[Records excerpted from a collection]
BEGIN
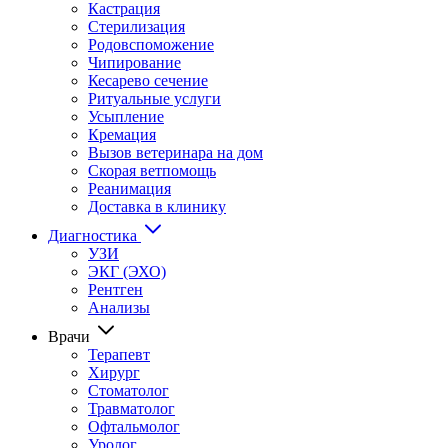
Кастрация
Стерилизация
Родовспоможение
Чипирование
Кесарево сечение
Ритуальные услуги
Усыпление
Кремация
Вызов ветеринара на дом
Скорая ветпомощь
Реанимация
Доставка в клинику
Диагностика
УЗИ
ЭКГ (ЭХО)
Рентген
Анализы
Врачи
Терапевт
Хирург
Стоматолог
Травматолог
Офтальмолог
Уролог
END
*TASK GOAL*: Skip every image and output the remaining records exactly.

*SOLUTION TO THE EXERCISE*:
Кастрация
Стерилизация
Родовспоможение
Чипирование
Кесарево сечение
Ритуальные услуги
Усыпление
Кремация
Вызов ветеринара на дом
Скорая ветпомощь
Реанимация
Доставка в клинику
Диагностика
УЗИ
ЭКГ (ЭХО)
Рентген
Анализы
Врачи
Терапевт
Хирург
Стоматолог
Травматолог
Офтальмолог
Уролог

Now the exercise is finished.